As the beam first strikes a metal surface (typically at an irregular feature called a grating structure), it stirs up small waves of electrons at the metal-insulator interface. These waves, which can be thought of as 'virtual particles' known as surface plasmon polaritons (SPPs), then follow the curved trajectory of the Airy beams. And, just as ocean waves move objects on the surface of the water, the SPPs can be directed to manipulate ultrafine-scale features on the surface of a metal.

SPPs are already essential elements in the design and manufacture of optoelectronic devices. The reason they're so critical is that they can affect extremely small-scale objects, smaller than the diffraction limit, or half of the wavelength of light used to create SPPs.

The current systems, however, have a significant drawback: they required fixed, permanent nanostructures to direct the SPPs.

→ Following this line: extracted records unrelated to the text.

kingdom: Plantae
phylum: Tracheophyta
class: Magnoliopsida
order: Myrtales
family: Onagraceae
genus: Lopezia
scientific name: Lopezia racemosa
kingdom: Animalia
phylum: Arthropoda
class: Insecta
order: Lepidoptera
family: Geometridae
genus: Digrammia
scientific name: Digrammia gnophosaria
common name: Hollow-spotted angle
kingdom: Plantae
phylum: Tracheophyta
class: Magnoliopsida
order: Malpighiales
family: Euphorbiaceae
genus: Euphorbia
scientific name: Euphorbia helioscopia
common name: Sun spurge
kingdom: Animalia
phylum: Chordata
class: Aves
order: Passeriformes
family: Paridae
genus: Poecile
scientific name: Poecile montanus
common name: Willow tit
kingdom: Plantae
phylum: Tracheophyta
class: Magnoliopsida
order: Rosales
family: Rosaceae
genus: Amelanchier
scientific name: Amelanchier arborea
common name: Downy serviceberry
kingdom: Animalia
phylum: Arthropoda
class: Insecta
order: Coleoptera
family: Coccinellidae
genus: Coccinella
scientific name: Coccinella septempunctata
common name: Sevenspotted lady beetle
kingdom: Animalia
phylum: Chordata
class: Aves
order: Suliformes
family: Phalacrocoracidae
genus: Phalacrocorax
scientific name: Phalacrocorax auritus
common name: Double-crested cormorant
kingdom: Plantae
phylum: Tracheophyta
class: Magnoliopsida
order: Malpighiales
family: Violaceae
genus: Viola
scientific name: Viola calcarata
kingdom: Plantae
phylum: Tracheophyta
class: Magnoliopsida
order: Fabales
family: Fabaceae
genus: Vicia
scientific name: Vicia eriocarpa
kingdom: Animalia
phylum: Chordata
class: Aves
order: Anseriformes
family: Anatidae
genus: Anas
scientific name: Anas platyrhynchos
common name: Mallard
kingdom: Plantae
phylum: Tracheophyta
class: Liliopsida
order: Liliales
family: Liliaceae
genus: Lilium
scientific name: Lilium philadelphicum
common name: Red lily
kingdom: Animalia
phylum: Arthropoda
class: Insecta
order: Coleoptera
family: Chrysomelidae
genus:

This lack of flexibility severely limits their uses in nano-system design and manufacture. But by being able to manipulate the Airy beam, and therefore the SPPs, in real time, the new design gives scientists on-the-fly control.

'We have demonstrated a new way of routing the flow of surface plasmons without any guiding structures,' said Xiang Zhang, who led this research and is the director of the NSF Nanoscale Science and Engineering Center at Berkeley and a faculty scientist with the Materials Sciences Division of the Lawrence Berkeley National Laboratory.

Currently, permanent guiding structures, such as waveguides, lenses, beam splitters, and reflectors are used, which cannot be reconfigured; once the structure is fabricated it cannot be changed in real time.

By using computer-controlled optics, however, the research team has developed a way to steer and manipulate the beams, precisely directing their trajectories to specific spots on an optical surface and adjusting them as needed. Due to their unique arc-shaped paths, the beams have the added ability to bypass surface roughness and defects, or even vault over obstacles.

'These on-the-fly adjustments are extremely desirable,' commented Zhigang Chen, a principal investigator with the Department of Physics and Astronomy at San Francisco State University (SFSU). 'They enable reconfigurable optical interconnections in ultra-compact integrated photonic circuits, which are at the core of many high-speed computing technologies. They also would enable on-chip nanoparticle manipulations for chemical, medical, or biological research purposes.'

The Airy beams used to direct the flow of plasmons also remain coherent, not fanning out or distorting as they travel along their curved trajectories, much in the same way that laser light remains coherent even after travelling great distances.

Further examples of potential applications of the research include designing practical reconfigurable plasmonic devices for ultra-compact integrated photonic circuits; in biology and chemistry, researchers may establish new tools for dynamically manipulating nanoparticles or molecules, and improving the performance of sensors; and the ultrafine wavelength nature of surface plasmons makes them a promising tool for future nanolithography or nanoimaging applications.